Mary Zboray has just completed a book-length manuscript with Ronald Zboray entitled “Armless Entertainers in Early America.” A contribution to disability studies and performance history, the book explores the careers of twenty Black, White, and Hispanic American performers “born without arms” who lived between 1789 and 1865. It argues that these often highly skilled performers who developed well-articulated multi-routine acts, generally without the encumbrance of an agent or manager, challenged common assumptions about manual dexterity as definitional to humankind. In augmenting the prevailing social constructionist approach to studying such performers as part of the development of American “freak shows,” this book manuscript’s biographical perspective treats each subject as an agentic individual with unique talents, abilities, and ambitions, who took his or her own pathway to a stage career. In their independence, inventiveness, and bill-headlining, early armless performers fundamentally differed from so-called armless wonders of a later era who were slotted as standardized product types into circus sideshows and dime museum curio halls.

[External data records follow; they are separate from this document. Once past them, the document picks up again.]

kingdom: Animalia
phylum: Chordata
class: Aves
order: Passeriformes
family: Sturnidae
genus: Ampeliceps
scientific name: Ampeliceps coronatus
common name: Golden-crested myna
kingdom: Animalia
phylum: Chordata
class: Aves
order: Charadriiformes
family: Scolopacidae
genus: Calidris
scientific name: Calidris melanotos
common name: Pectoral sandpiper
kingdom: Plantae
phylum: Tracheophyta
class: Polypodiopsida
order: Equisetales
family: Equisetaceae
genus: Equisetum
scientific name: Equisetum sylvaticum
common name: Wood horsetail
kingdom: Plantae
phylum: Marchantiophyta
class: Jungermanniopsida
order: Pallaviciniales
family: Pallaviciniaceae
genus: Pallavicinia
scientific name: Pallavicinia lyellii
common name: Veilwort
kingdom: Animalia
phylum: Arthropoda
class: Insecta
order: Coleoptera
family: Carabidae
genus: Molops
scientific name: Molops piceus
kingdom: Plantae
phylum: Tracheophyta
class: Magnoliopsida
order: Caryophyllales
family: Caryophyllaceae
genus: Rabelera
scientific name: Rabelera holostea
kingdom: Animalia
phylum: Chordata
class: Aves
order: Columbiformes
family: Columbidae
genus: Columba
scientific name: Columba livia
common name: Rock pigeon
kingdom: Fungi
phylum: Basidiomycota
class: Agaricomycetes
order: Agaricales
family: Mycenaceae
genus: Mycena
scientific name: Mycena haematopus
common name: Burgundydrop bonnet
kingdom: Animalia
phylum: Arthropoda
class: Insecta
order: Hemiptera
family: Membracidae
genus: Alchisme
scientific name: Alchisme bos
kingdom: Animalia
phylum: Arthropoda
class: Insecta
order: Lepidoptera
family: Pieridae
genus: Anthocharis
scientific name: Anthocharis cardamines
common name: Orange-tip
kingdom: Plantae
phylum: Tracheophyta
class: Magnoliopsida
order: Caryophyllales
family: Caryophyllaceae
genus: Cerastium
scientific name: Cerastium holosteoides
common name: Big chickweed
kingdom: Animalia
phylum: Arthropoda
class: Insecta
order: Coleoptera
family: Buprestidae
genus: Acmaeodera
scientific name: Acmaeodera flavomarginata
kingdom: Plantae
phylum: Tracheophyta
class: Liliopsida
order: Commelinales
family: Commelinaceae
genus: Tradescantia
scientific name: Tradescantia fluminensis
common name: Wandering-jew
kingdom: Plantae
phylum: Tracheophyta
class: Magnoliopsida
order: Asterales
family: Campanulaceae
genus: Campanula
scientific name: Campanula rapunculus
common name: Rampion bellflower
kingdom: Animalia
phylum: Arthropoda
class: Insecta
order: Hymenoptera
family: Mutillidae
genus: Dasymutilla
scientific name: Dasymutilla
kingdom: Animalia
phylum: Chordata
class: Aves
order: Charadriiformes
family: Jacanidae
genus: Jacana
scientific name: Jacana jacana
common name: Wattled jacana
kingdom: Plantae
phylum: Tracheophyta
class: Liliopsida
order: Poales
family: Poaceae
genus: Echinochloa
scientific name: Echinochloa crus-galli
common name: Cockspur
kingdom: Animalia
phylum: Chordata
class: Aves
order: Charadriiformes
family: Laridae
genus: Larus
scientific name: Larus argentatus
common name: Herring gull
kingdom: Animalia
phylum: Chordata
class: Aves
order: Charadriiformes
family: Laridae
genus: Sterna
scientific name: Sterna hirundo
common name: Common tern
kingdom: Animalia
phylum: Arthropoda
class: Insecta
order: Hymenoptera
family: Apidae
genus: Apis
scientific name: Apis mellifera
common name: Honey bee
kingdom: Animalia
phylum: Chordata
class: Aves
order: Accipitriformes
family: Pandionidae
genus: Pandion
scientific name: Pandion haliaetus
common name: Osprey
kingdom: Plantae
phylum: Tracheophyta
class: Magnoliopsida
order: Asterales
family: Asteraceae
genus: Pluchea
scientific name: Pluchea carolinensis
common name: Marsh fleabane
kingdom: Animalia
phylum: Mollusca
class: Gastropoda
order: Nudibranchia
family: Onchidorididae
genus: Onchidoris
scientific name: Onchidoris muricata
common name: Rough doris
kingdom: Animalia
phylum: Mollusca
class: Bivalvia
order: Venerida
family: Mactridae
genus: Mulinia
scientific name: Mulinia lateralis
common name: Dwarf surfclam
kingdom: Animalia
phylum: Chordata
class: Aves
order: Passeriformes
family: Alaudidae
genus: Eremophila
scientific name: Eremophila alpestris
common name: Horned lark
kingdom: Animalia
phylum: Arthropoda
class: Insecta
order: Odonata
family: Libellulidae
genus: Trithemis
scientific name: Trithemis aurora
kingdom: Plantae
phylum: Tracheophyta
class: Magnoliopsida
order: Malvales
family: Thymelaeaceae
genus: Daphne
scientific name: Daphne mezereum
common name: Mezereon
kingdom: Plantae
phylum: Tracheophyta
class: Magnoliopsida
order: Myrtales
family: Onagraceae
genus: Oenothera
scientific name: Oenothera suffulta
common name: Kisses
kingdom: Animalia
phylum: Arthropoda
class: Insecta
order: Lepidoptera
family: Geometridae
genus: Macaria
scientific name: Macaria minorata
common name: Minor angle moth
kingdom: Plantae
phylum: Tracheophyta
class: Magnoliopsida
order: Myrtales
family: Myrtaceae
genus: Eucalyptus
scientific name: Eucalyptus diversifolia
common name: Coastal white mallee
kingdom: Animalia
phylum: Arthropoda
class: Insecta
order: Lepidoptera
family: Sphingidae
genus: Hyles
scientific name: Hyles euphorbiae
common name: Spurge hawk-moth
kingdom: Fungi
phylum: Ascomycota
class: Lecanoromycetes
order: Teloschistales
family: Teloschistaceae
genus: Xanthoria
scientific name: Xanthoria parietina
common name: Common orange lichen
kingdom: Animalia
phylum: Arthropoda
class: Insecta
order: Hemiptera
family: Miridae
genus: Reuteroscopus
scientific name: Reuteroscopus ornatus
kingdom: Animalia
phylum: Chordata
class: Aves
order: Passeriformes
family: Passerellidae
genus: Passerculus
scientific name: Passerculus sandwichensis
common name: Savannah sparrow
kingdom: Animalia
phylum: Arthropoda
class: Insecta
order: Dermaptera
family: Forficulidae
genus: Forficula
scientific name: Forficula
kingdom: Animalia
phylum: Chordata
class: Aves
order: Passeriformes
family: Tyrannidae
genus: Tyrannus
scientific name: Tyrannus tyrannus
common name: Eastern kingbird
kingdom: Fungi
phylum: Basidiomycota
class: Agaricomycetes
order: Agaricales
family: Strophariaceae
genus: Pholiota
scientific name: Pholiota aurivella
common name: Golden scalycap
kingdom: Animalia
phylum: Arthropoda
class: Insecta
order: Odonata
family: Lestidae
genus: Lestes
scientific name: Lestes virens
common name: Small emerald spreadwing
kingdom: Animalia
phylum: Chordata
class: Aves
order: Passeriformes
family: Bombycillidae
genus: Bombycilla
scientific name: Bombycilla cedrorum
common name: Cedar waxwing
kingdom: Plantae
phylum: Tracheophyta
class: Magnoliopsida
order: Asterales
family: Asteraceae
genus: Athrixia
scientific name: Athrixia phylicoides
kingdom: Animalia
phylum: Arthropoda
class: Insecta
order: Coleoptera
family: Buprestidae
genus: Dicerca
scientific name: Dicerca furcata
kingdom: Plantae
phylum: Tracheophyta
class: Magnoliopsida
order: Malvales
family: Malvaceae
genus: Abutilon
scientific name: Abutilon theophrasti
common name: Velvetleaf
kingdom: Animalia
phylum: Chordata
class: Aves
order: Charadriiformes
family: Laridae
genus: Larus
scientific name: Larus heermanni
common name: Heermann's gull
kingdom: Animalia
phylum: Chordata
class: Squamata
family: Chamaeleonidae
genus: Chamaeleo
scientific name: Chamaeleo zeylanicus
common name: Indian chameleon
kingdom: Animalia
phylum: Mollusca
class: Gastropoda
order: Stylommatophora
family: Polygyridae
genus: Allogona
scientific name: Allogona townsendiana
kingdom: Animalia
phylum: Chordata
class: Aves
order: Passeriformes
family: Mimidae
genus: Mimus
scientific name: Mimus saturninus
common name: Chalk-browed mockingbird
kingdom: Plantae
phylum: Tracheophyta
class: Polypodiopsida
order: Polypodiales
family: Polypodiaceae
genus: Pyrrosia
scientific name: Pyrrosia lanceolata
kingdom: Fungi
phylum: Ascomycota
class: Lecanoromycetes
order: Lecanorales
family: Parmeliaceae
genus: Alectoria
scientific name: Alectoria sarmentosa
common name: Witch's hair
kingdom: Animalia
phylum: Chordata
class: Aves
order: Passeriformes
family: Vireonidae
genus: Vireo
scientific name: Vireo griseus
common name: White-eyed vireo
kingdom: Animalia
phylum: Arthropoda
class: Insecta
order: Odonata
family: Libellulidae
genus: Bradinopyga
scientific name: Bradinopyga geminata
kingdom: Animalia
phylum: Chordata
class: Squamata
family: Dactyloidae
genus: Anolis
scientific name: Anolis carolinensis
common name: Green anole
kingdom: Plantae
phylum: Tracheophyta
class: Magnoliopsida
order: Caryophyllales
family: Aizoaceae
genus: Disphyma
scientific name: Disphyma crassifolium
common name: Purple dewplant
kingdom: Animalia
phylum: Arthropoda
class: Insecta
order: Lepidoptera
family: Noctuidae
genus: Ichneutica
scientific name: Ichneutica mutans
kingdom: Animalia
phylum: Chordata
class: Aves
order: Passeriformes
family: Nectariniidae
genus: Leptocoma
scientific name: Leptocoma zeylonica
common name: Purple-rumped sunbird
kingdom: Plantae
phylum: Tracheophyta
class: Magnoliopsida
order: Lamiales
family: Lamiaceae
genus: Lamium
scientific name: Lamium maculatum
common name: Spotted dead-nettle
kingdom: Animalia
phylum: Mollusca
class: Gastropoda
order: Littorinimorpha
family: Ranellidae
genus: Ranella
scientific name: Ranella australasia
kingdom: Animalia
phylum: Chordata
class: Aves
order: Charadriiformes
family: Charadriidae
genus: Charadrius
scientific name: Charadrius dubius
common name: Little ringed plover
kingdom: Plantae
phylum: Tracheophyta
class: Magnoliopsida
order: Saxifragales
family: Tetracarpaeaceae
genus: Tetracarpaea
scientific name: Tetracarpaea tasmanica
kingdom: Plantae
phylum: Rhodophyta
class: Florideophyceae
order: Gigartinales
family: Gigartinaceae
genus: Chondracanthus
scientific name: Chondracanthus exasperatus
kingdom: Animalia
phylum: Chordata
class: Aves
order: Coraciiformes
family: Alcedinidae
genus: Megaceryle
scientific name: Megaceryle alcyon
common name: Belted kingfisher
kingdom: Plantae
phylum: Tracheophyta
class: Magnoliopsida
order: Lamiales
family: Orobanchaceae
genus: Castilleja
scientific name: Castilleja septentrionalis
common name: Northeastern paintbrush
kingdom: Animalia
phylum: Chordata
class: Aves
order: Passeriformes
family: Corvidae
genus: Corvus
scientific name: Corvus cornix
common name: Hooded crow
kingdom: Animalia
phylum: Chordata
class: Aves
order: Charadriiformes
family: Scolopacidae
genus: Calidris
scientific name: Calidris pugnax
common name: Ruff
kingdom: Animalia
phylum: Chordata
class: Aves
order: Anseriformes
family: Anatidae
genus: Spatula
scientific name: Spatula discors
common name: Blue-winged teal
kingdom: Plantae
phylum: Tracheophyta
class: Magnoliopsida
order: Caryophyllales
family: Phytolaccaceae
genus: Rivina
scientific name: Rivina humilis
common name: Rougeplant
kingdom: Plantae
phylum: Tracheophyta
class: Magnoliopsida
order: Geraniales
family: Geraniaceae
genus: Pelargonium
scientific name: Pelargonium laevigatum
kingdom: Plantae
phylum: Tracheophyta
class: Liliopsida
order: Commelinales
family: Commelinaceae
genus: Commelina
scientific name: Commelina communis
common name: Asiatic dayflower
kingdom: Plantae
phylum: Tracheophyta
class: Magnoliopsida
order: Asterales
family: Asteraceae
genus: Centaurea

Mary Zboray is also completing a book-length project with Ronald Zboray entitled “The Bullet in the Book: Volumes that Saved Civil War Soldiers’ Lives.” It is an investigation into the many books and pamphlets—bibles, the Emancipation Proclamation, law books, pocket diaries—that soldiers placed in their pockets or knapsacks before heading out to battle, in the hopes that the print matter would take bullets for them.